Gareth Walker journeys back to the sport’s historic origins
Just days after Rugby League celebrated its 125th birthday, it seems a fitting time to look back to when it all began.
As a Rochdale lad, I’ve always taken great pride in the fact my boyhood club was one of the founder members of the Northern Union, Hornets nickname and all.
The league table that first season makes for less enjoyable reading, however. Hornets finished clear at the bottom of the pile, winning just four of 42 games and scoring only 78 points in the entire season.
But the club was one of 22 visionary organisations that created what we now know as Rugby League, having voted unanimously as a group at the George Hotel on August 29, 1895, to split from the RFU.
That first season included seven other clubs that are still playing outside the top division – Halifax, Oldham, Hunslet, Leigh, Bradford, Widnes and Batley – and so help form the subject of this column.
The insight used comes from a remarkable piece of Rugby League research in the 1995 book ‘Rochdale Hornets Football Club Limited – First Season in the Northern Union’, written by the club’s then historian Colin Atkin.
It’s a painstaking piece of work that includes details from every match that Hornets played that season, and as such provides a very Rochdale perspective on that groundbreaking campaign.
But there are fascinating inclusions on each of the above clubs, with details from all 42 matches that season and a comprehensive statistical section.
The preface notes that it was still a 15-man game with line-outs and rugby union rules, with drop-goals worth four points, penalties and tries three, and a conversion an extra two.
Rochdale had to wait until the cricket season finished as their home matches were largely played at the Dane Street ground in the town.
Before that, a Mr W Brierley had been their representative on that historic George Hotel date, and he then spoke at a public meeting in Rochdale to explain the move to supporters and how match payments would be made (while revealing that they already had been for the previous two years).
At the time the club had £47 in the bank, and the move to the Northern Union had minimal local opposition.
But on the field Hornets struggled from the off, losing their opening match 8-3 to St Helens on Saturday September 7 in a game that kicked off an hour-and-a-half late.
“The Rugby Union was notorious for its unpunctuality and it is hoped the Northern Union will so something about this far which has been much criticised in the past,” one report noted.
The November clash at local rivals Oldham attracted a crowd of 11,000, with 2,000 estimated to be from Rochdale as the Roughyeds won 13-8.

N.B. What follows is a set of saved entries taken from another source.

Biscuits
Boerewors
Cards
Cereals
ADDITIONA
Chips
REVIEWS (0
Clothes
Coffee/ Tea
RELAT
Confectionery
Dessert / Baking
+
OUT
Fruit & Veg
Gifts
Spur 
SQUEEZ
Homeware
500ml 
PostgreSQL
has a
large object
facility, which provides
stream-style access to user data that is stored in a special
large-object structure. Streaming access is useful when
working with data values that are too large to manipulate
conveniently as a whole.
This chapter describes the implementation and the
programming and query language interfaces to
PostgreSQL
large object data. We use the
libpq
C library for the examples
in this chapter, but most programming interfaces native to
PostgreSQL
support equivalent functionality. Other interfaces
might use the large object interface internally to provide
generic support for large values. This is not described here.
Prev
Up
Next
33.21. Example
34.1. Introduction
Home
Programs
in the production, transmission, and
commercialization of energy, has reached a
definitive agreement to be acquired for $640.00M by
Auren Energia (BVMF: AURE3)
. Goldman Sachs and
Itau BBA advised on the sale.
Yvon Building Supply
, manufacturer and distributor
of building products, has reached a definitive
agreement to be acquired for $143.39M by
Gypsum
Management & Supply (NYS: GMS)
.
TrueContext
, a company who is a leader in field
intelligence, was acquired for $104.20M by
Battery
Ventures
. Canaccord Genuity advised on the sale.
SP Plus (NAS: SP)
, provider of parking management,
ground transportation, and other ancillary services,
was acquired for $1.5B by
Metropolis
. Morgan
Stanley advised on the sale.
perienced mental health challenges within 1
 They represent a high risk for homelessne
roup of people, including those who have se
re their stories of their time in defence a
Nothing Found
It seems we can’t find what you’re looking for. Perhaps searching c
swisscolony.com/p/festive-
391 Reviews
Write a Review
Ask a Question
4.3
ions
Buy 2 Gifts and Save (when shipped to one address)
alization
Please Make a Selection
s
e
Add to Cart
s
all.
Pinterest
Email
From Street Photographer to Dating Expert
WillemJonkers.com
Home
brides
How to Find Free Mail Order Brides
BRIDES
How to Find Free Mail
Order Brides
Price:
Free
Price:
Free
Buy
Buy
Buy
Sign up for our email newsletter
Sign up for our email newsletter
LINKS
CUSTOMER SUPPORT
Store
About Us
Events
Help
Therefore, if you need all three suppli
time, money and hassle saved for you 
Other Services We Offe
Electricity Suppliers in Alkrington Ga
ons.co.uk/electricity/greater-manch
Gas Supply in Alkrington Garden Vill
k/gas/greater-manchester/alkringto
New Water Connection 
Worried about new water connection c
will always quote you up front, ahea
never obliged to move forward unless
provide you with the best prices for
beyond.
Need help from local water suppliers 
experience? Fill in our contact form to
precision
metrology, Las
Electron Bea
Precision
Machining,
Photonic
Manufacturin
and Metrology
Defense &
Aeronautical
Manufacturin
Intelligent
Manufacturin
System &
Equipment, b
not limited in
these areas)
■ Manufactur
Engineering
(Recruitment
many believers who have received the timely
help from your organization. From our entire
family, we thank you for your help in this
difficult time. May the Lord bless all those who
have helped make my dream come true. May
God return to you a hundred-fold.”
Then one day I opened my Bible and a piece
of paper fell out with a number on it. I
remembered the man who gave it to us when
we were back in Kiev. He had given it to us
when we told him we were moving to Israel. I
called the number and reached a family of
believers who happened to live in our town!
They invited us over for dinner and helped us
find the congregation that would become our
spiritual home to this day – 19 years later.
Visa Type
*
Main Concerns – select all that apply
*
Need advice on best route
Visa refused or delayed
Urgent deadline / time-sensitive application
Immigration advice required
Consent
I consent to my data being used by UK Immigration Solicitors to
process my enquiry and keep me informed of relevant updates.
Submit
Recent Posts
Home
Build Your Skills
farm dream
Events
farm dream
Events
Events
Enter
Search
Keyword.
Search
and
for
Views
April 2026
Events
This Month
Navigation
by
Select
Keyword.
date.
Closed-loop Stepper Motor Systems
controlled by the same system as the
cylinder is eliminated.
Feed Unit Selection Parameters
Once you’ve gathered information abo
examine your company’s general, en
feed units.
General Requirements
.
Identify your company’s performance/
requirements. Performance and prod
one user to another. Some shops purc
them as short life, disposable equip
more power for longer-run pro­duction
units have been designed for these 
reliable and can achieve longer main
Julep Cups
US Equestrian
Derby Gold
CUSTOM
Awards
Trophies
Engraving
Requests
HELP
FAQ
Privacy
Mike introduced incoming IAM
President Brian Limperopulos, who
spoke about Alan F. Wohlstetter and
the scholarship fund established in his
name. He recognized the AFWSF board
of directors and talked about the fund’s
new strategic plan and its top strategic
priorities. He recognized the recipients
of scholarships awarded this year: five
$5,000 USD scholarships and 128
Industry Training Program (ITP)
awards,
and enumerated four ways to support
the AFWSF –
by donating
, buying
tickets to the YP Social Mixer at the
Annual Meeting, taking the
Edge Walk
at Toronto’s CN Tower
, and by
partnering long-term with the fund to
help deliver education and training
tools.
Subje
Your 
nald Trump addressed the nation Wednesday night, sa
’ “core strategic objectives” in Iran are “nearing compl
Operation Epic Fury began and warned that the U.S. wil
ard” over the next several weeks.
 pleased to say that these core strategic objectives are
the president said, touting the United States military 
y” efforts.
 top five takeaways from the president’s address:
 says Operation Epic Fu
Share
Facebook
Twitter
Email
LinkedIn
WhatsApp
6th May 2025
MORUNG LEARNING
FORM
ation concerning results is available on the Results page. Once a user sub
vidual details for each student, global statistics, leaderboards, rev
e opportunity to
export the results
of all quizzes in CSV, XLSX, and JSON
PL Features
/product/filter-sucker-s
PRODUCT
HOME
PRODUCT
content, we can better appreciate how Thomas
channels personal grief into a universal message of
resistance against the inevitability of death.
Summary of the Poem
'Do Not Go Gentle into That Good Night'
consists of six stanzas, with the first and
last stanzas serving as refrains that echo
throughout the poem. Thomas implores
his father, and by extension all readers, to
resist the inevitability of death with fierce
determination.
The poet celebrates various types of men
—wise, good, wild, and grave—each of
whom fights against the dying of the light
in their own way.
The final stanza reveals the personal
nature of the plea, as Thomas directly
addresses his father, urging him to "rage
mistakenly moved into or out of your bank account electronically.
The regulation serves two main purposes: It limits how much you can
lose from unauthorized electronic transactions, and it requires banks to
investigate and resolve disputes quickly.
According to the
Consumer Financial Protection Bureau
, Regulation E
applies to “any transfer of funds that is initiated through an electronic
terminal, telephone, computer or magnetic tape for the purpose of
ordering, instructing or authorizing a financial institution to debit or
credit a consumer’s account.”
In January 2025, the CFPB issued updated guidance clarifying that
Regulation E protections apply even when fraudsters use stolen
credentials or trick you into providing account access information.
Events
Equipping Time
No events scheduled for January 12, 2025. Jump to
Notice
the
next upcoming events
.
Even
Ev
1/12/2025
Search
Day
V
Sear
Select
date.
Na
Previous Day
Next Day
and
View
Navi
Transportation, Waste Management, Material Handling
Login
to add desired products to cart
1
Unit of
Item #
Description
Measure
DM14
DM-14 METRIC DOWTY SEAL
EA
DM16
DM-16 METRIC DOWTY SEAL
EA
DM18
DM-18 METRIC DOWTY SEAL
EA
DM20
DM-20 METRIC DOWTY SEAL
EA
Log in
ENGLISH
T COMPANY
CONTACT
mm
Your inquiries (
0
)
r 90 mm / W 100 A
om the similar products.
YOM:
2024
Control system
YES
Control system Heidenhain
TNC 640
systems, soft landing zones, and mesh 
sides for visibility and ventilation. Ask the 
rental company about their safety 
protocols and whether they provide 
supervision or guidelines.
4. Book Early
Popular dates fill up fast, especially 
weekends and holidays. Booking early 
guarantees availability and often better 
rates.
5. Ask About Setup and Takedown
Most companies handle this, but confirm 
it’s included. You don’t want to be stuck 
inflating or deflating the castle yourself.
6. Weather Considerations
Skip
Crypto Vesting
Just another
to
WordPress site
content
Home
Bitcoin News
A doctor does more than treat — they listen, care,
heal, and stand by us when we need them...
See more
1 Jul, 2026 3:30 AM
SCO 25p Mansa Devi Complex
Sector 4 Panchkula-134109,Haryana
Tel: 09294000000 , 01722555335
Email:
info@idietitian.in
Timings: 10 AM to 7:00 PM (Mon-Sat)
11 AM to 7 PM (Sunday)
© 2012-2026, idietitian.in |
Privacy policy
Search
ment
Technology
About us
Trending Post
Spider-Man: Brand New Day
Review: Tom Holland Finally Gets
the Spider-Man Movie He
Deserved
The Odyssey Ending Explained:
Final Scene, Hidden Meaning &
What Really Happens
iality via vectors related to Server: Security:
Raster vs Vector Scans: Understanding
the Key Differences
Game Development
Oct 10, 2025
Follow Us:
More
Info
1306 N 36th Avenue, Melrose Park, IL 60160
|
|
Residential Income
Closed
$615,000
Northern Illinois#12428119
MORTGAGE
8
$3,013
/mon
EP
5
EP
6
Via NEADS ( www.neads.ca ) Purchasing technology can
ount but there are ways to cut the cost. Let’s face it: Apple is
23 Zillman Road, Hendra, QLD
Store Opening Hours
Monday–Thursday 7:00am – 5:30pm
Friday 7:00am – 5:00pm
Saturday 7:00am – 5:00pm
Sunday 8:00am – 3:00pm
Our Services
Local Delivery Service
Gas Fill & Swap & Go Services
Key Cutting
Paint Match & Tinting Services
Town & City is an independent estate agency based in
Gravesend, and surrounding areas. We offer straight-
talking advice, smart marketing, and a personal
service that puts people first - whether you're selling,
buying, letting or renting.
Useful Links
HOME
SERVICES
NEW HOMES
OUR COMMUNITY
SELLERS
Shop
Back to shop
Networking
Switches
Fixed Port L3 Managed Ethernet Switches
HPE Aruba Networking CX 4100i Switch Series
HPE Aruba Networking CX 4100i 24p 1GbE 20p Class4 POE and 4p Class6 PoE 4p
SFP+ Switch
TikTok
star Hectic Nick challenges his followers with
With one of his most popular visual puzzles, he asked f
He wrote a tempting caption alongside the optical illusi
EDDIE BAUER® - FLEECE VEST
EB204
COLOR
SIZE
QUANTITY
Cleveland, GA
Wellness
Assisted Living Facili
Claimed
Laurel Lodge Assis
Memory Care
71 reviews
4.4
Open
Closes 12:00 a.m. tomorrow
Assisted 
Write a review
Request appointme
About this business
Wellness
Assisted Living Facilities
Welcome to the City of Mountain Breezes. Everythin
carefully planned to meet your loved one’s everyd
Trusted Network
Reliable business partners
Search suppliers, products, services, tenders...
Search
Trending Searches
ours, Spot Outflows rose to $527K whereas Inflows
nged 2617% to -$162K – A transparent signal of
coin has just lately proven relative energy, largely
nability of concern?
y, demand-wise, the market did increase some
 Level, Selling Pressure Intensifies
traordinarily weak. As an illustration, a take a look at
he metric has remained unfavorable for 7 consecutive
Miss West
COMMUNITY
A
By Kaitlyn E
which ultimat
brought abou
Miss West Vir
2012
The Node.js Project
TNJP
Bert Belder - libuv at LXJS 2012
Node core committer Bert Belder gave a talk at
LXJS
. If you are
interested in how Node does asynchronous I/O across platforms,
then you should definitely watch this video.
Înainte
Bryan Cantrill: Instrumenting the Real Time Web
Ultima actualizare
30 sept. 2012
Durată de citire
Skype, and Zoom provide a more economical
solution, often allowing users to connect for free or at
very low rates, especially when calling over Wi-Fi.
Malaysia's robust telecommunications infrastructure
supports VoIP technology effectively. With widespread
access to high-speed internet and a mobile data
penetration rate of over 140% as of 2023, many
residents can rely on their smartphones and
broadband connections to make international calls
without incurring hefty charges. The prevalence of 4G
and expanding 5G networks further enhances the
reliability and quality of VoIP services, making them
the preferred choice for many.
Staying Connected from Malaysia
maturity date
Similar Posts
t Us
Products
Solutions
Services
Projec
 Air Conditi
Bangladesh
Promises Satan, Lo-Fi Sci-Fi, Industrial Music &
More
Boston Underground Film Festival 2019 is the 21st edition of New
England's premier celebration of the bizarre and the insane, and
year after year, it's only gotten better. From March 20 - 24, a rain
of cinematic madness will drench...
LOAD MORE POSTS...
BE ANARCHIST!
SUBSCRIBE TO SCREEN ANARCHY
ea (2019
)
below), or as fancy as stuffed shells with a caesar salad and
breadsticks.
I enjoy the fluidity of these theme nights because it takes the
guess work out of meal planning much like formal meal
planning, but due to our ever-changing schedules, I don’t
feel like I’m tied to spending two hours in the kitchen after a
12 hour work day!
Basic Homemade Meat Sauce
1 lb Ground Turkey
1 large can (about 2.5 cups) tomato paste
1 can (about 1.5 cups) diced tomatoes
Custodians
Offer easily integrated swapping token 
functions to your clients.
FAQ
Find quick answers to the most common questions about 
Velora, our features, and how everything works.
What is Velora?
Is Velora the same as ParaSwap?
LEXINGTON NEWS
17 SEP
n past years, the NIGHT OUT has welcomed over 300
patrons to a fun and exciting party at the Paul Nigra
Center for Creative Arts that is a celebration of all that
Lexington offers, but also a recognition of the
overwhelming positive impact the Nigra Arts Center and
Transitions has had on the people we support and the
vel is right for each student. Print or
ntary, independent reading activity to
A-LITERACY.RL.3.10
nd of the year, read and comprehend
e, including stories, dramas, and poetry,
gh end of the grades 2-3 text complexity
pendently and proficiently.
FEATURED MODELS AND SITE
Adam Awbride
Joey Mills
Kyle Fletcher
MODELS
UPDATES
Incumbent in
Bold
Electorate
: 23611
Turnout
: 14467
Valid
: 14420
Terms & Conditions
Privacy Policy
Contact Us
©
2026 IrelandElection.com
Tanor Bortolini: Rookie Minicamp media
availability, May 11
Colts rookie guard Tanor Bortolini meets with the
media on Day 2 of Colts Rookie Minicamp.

Hornets played on Christmas Day (Leigh, 0-0 draw), Boxing Day (Hull, lost 0-18), December 28 (Hunslet, lost 6-4) and New Year’s Day, (Leigh, lost 0-5) as part of a run of six games in 15 days over the festive period.
By the time Hornets lost at home to Halifax, 0-6, on January 18, they were rock bottom of the Northern Union and would remain there.
Another low point came in February when referee Mr Slevin filed a complaint that he was mobbed after a Dane Street game against Brighouse Rangers.
The venue was suspended from the competition until the end of March. Hornets then lost an appeal and future of the club was plunged into doubt by the financial implications.
Help came from the unlikeliest source when Oldham offered to stage their away derby and give the gate receipts to Rochdale, with the £156 minus £10 expenses from a 13,000 crowd helping to save the club.
It was an early example of Rugby League people helping their own, and although Hornets’ miserable season on the field continued to the end, the club survived and, like so many others, is still here today.
The season retrospect noted: “Supporters have stuck by the club loyally; their faith in the team being highly commendable and deserving of a better return.”
What they did have, and could never lose, was an important place in Rugby League history.